-- begin RAW RECORDS --

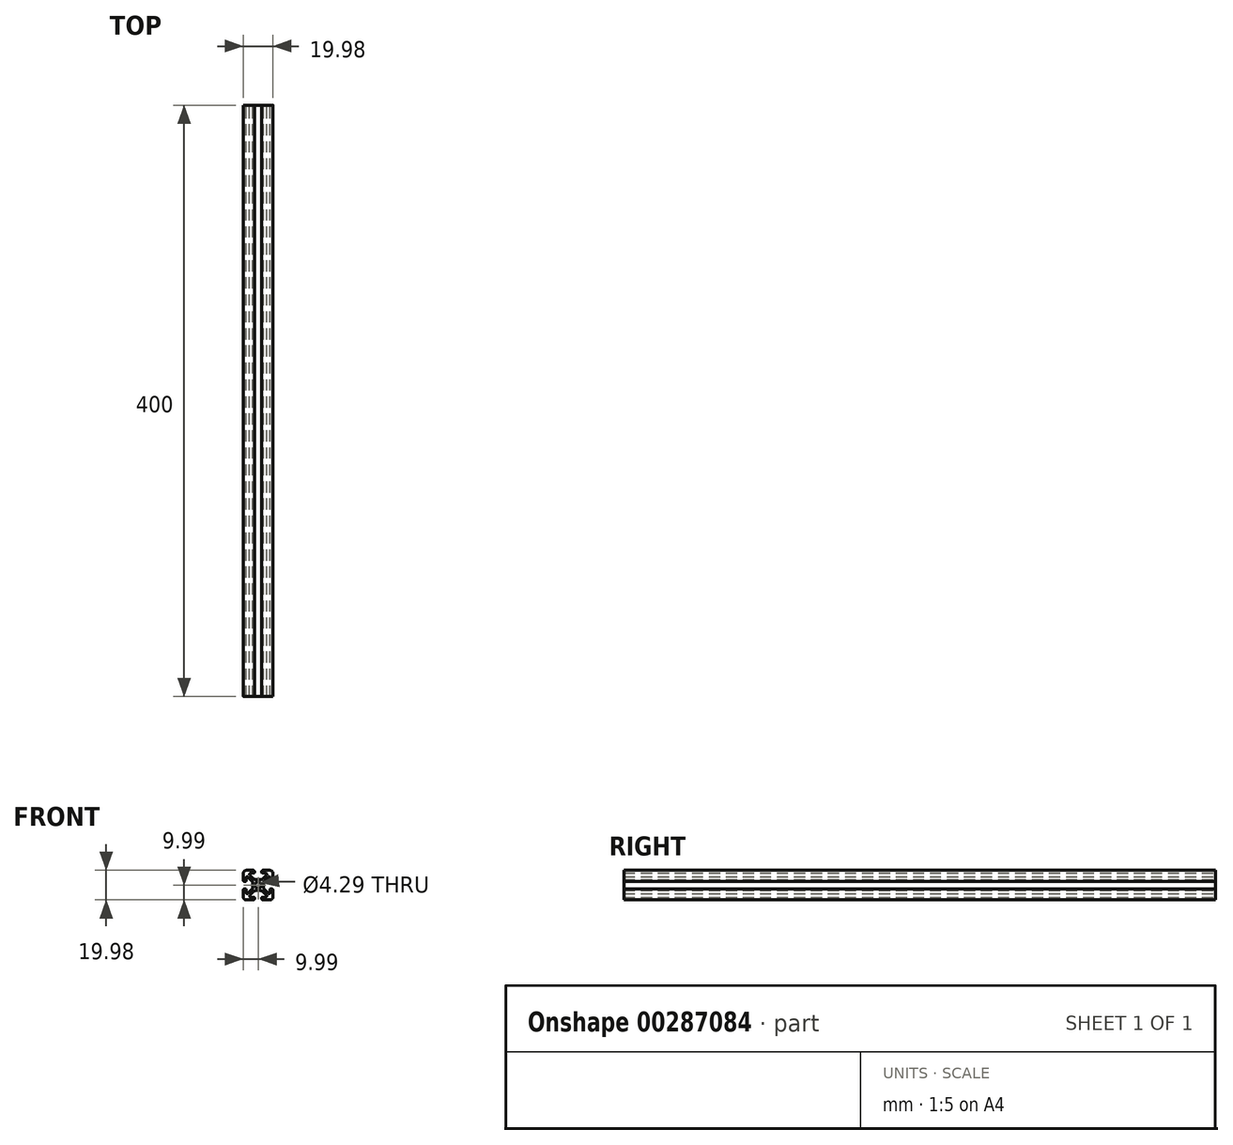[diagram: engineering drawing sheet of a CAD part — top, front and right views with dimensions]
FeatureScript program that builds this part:
annotation { "Feature Type Name" : "Feature", "Feature Type Description" : "" }
export const myFeature = defineFeature(function(context is Context, id is Id, definition is map)
    precondition{}
    {
        {
            var Q0;
            Q0=qCreatedBy(makeId("Front.planeOp"),FACE);
            var sketch = newSketch(context, id + "F0", { "sketchPlane" : qUnion([Q0])});
            skLineSegment(sketch, "E0", {"start": v(-7.99, 10) * mm, "end": v(-3.29, 10) * mm});
            skArc(sketch, "E1", {"start": v(-3.29, 10) * mm, "mid": v(-2.73, 9.76) * mm, "end": v(-2.5, 9.2) * mm});
            skLineSegment(sketch, "E2", {"start": v(-2.5, 9.2) * mm, "end": v(-2.5, 8.5) * mm});
            skLineSegment(sketch, "E3", {"start": v(-5.5, 6.76) * mm, "end": v(-3.25, 4.5) * mm});
            skArc(sketch, "E4", {"start": v(-4.91, 8.2) * mm, "mid": v(-5.69, 7.67) * mm, "end": v(-5.5, 6.76) * mm});
            skLineSegment(sketch, "E5", {"start": v(3.29, 10) * mm, "end": v(7.99, 10) * mm});
            skArc(sketch, "E6", {"start": v(2.5, 9.2) * mm, "mid": v(2.73, 9.76) * mm, "end": v(3.29, 10) * mm});
            skLineSegment(sketch, "E7", {"start": v(3.25, 4.5) * mm, "end": v(5.5, 6.76) * mm});
            skArc(sketch, "E8", {"start": v(1.13, 3.63) * mm, "mid": v(2.28, 3.86) * mm, "end": v(3.25, 4.5) * mm});
            skArc(sketch, "E9", {"start": v(7.99, 10) * mm, "mid": v(9.4, 9.4) * mm, "end": v(10, 7.99) * mm});
            skLineSegment(sketch, "E10", {"start": v(-2.8, 8.2) * mm, "end": v(-4.91, 8.2) * mm});
            skArc(sketch, "E11", {"start": v(-2.5, 8.5) * mm, "mid": v(-2.6, 8.28) * mm, "end": v(-2.8, 8.2) * mm});
            skLineSegment(sketch, "E12", {"start": v(4.91, 8.2) * mm, "end": v(2.8, 8.2) * mm});
            skLineSegment(sketch, "E13", {"start": v(2.5, 8.5) * mm, "end": v(2.5, 9.2) * mm});
            skArc(sketch, "E14", {"start": v(2.8, 8.2) * mm, "mid": v(2.6, 8.28) * mm, "end": v(2.5, 8.5) * mm});
            skArc(sketch, "E15", {"start": v(5.5, 6.76) * mm, "mid": v(5.69, 7.67) * mm, "end": v(4.91, 8.2) * mm});
            skLineSegment(sketch, "E16", {"start": v(-1.13, 3.63) * mm, "end": v(1.13, 3.63) * mm});
            skArc(sketch, "E17", {"start": v(-3.25, 4.5) * mm, "mid": v(-2.28, 3.86) * mm, "end": v(-1.13, 3.63) * mm});
            skArc(sketch, "E18", {"start": v(-10, 7.99) * mm, "mid": v(-9.4, 9.4) * mm, "end": v(-7.99, 10) * mm});
            skLineSegment(sketch, "E19", {"start": v(10, 7.99) * mm, "end": v(10, 3.29) * mm});
            skLineSegment(sketch, "E20", {"start": v(4.5, -3.25) * mm, "end": v(6.76, -5.5) * mm});
            skArc(sketch, "E21", {"start": v(3.63, -1.13) * mm, "mid": v(3.86, -2.28) * mm, "end": v(4.5, -3.25) * mm});
            skLineSegment(sketch, "E22", {"start": v(3.63, 1.13) * mm, "end": v(3.63, -1.13) * mm});
            skArc(sketch, "E23", {"start": v(9.2, -2.5) * mm, "mid": v(9.76, -2.73) * mm, "end": v(10, -3.29) * mm});
            skLineSegment(sketch, "E24", {"start": v(10, -3.29) * mm, "end": v(10, -7.99) * mm});
            skLineSegment(sketch, "E25", {"start": v(8.5, -2.5) * mm, "end": v(9.2, -2.5) * mm});
            skLineSegment(sketch, "E26", {"start": v(-9.2, -2.5) * mm, "end": v(-8.5, -2.5) * mm});
            skArc(sketch, "E27", {"start": v(-10, -3.29) * mm, "mid": v(-9.76, -2.73) * mm, "end": v(-9.2, -2.5) * mm});
            skLineSegment(sketch, "E28", {"start": v(-8.2, -2.8) * mm, "end": v(-8.2, -4.91) * mm});
            skLineSegment(sketch, "E29", {"start": v(-10, 3.29) * mm, "end": v(-10, 7.99) * mm});
            skArc(sketch, "E30", {"start": v(-9.2, 2.5) * mm, "mid": v(-9.76, 2.73) * mm, "end": v(-10, 3.29) * mm});
            skLineSegment(sketch, "E31", {"start": v(-4.5, 3.25) * mm, "end": v(-6.76, 5.5) * mm});
            skLineSegment(sketch, "E32", {"start": v(-3.63, -1.13) * mm, "end": v(-3.63, 1.13) * mm});
            skArc(sketch, "E33", {"start": v(-3.63, 1.13) * mm, "mid": v(-3.86, 2.28) * mm, "end": v(-4.5, 3.25) * mm});
            skArc(sketch, "E34", {"start": v(-6.76, 5.5) * mm, "mid": v(-7.67, 5.69) * mm, "end": v(-8.2, 4.91) * mm});
            skLineSegment(sketch, "E35", {"start": v(-8.5, 2.5) * mm, "end": v(-9.2, 2.5) * mm});
            skLineSegment(sketch, "E36", {"start": v(8.2, 2.8) * mm, "end": v(8.2, 4.91) * mm});
            skArc(sketch, "E37", {"start": v(8.2, 4.91) * mm, "mid": v(7.67, 5.69) * mm, "end": v(6.76, 5.5) * mm});
            skLineSegment(sketch, "E38", {"start": v(-10, -7.99) * mm, "end": v(-10, -3.29) * mm});
            skArc(sketch, "E39", {"start": v(-4.5, -3.25) * mm, "mid": v(-3.86, -2.28) * mm, "end": v(-3.63, -1.13) * mm});
            skLineSegment(sketch, "E40", {"start": v(-6.76, -5.5) * mm, "end": v(-4.5, -3.25) * mm});
            skLineSegment(sketch, "E41", {"start": v(1.13, -3.63) * mm, "end": v(-1.13, -3.63) * mm});
            skLineSegment(sketch, "E42", {"start": v(5.5, -6.76) * mm, "end": v(3.25, -4.5) * mm});
            skArc(sketch, "E43", {"start": v(3.25, -4.5) * mm, "mid": v(2.28, -3.86) * mm, "end": v(1.13, -3.63) * mm});
            skLineSegment(sketch, "E44", {"start": v(8.2, -4.91) * mm, "end": v(8.2, -2.8) * mm});
            skLineSegment(sketch, "E45", {"start": v(-4.91, -8.2) * mm, "end": v(-2.8, -8.2) * mm});
            skArc(sketch, "E46", {"start": v(-5.5, -6.76) * mm, "mid": v(-5.69, -7.67) * mm, "end": v(-4.91, -8.2) * mm});
            skArc(sketch, "E47", {"start": v(-8.2, -4.91) * mm, "mid": v(-7.67, -5.69) * mm, "end": v(-6.76, -5.5) * mm});
            skArc(sketch, "E48", {"start": v(-8.5, -2.5) * mm, "mid": v(-8.28, -2.6) * mm, "end": v(-8.2, -2.8) * mm});
            skArc(sketch, "E49", {"start": v(4.91, -8.2) * mm, "mid": v(5.69, -7.67) * mm, "end": v(5.5, -6.76) * mm});
            skLineSegment(sketch, "E50", {"start": v(2.5, -9.2) * mm, "end": v(2.5, -8.5) * mm});
            skArc(sketch, "E51", {"start": v(2.5, -8.5) * mm, "mid": v(2.6, -8.28) * mm, "end": v(2.8, -8.2) * mm});
            skLineSegment(sketch, "E52", {"start": v(2.8, -8.2) * mm, "end": v(4.91, -8.2) * mm});
            skArc(sketch, "E53", {"start": v(3.29, -10) * mm, "mid": v(2.73, -9.76) * mm, "end": v(2.5, -9.2) * mm});
            skArc(sketch, "E54", {"start": v(6.76, -5.5) * mm, "mid": v(7.67, -5.69) * mm, "end": v(8.2, -4.91) * mm});
            skArc(sketch, "E55", {"start": v(10, -7.99) * mm, "mid": v(9.4, -9.4) * mm, "end": v(7.99, -10) * mm});
            skArc(sketch, "E56", {"start": v(4.5, 3.25) * mm, "mid": v(3.86, 2.28) * mm, "end": v(3.63, 1.13) * mm});
            skLineSegment(sketch, "E57", {"start": v(-3.25, -4.5) * mm, "end": v(-5.5, -6.76) * mm});
            skLineSegment(sketch, "E58", {"start": v(-2.5, -8.5) * mm, "end": v(-2.5, -9.2) * mm});
            skArc(sketch, "E59", {"start": v(-2.8, -8.2) * mm, "mid": v(-2.6, -8.28) * mm, "end": v(-2.5, -8.5) * mm});
            skArc(sketch, "E60", {"start": v(-2.5, -9.2) * mm, "mid": v(-2.73, -9.76) * mm, "end": v(-3.29, -10) * mm});
            skArc(sketch, "E61", {"start": v(-1.13, -3.63) * mm, "mid": v(-2.28, -3.86) * mm, "end": v(-3.25, -4.5) * mm});
            skArc(sketch, "E62", {"start": v(10, 3.29) * mm, "mid": v(9.76, 2.73) * mm, "end": v(9.2, 2.5) * mm});
            skLineSegment(sketch, "E63", {"start": v(6.76, 5.5) * mm, "end": v(4.5, 3.25) * mm});
            skLineSegment(sketch, "E64", {"start": v(-8.2, 4.91) * mm, "end": v(-8.2, 2.8) * mm});
            skLineSegment(sketch, "E65", {"start": v(-3.29, -10) * mm, "end": v(-7.99, -10) * mm});
            skArc(sketch, "E66", {"start": v(-7.99, -10) * mm, "mid": v(-9.4, -9.4) * mm, "end": v(-10, -7.99) * mm});
            skLineSegment(sketch, "E67", {"start": v(7.99, -10) * mm, "end": v(3.29, -10) * mm});
            skLineSegment(sketch, "E68", {"start": v(9.2, 2.5) * mm, "end": v(8.5, 2.5) * mm});
            skArc(sketch, "E69", {"start": v(8.5, 2.5) * mm, "mid": v(8.28, 2.6) * mm, "end": v(8.2, 2.8) * mm});
            skCircle(sketch, "E70", {"center": v(0, 0) * mm, "radius": 2.15 * mm});
            skArc(sketch, "E71", {"start": v(-8.2, 2.8) * mm, "mid": v(-8.28, 2.6) * mm, "end": v(-8.5, 2.5) * mm});
            skArc(sketch, "E72", {"start": v(8.2, -2.8) * mm, "mid": v(8.28, -2.6) * mm, "end": v(8.5, -2.5) * mm});
            skSolve(sketch);
        }
        {
            var Q0;
            Q0=qSketchRegion(id+"F0",true);
            extrude(context, id + "F1", {"entities" : qUnion([Q0]), "depth" : 400 * mm});
        }
    });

-- end RAW RECORDS --

WHAT TO WORK ON: Output the lines running from the start of the rows through the line containing "export const myFeature" as a JSON list of strings, one string per line, with blank lines dropped. Leave the pictures out of the list.

RESULT OF THIS TASK:
[
  "[diagram: engineering drawing sheet of a CAD part — top, front and right views with dimensions]",
  "FeatureScript program that builds this part:",
  "annotation { \"Feature Type Name\" : \"Feature\", \"Feature Type Description\" : \"\" }",
  "export const myFeature = defineFeature(function(context is Context, id is Id, definition is map)"
]